Harry Potter and the Prisoner of Azkaban

Directed by Alfonso Cuarón

Starring Daniel Radcliffe, Rupert Grint, Emma Watson, Michael Gambon, Alan Rickman, Maggie Smith, Robbie Coltrane, David Thewless, and Gary Oldman

I will admit, my exposure to Harry Potter has been primarily through the movies, and I must say, I like what I’ve seen. The first one felt like it was the beginning of this huge epic. The second one started taking us down dark corners as we began to explore some of what Voldemort is about. And now, the third one. While not first in line like some students I had in Japan (I caught them skipping my class so they could be first to see Chamber of Secrets!), I held back for a few weeks until I finally got around to seeing The Prisoner of Azkaban.

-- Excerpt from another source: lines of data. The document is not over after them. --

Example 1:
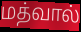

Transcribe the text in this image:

மத்வால்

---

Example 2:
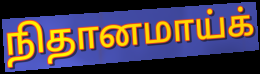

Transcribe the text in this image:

நிதானமாய்க்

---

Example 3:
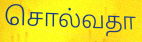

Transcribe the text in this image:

சொல்வதா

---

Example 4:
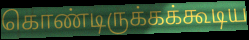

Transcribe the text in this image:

கொண்டிருக்கக்கூடிய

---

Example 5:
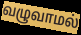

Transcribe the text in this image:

வழுவாமல்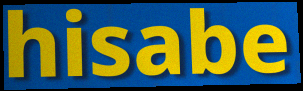
hisabe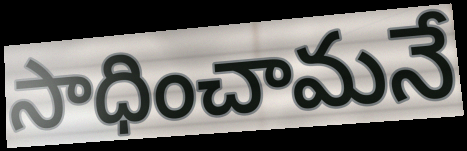
సాధించామనేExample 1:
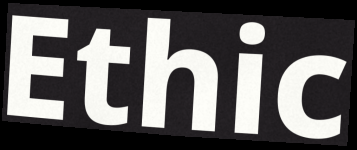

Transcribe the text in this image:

It’s year 3 for Harry Potter at Hogwarts. He’s getting older now, the hormones are starting to kick in, and he’s starting to develop a bit of a rebelious streak. He gets fed up with living with his human family, the Dursleys, and runs away from home! But that’s OK, as it’s time to go back to school anyway. But, there is a new evil on the loose. The evil Sirius Black has escaped from Azkaban Prison. It turns out Mr. Black has a sinister connection to Harry Potter and the night Harry’s parents died. It’s feared that Mr. Black is heading to Hogwarts to kill Harry. Just in case it is so, the fearsom Dementors, the guards of Azkaban, are sent to guard Hogwarts. But, Harry is able to stand up to this threat thanks to his old friends Hermione and Ron, and a new ally in the new teacher, Professor Lupin. Will Harry uncover the secret of Sirius Black? Or, will Harry hunt him down on a quest for vengeance?

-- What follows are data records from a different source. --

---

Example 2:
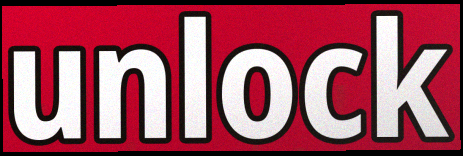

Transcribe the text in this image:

unlock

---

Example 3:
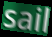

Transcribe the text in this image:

sail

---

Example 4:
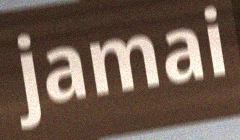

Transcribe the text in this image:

jamai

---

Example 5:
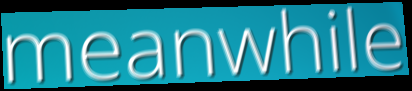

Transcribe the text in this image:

meanwhileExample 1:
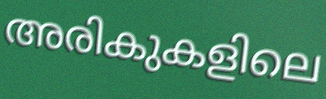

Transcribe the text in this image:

അരികുകളിലെ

With this installment, Alfonso Cuaron takes over directing duties from Chris Columbus. While the film still meshes with the other two, it’s just slightly different. A fresh perspective helps you look at everything in a new way, and it’s kind of cool. Michael Gambon actually brings life to Dumbledore, and it makes you see why these kids love this headmaster so much. David Thewliss as Professor Lupin is nice and mysterious, and becomes somewhat of a surrogate father to Harry. I know Mr. Anderson is curious to know what I think. Seeing as to how I haven’t read very many of the books, he wants to know how well the mythology is holding up to us muggles. I’d have to say it’s holding up pretty well, but sadly, in this film, it’s kind of all rushed in at the end. But, the climax is very clever, reminding me of Back to the Future Part II. All in all, it was pretty good, but I still think Chamber of Secrets was better.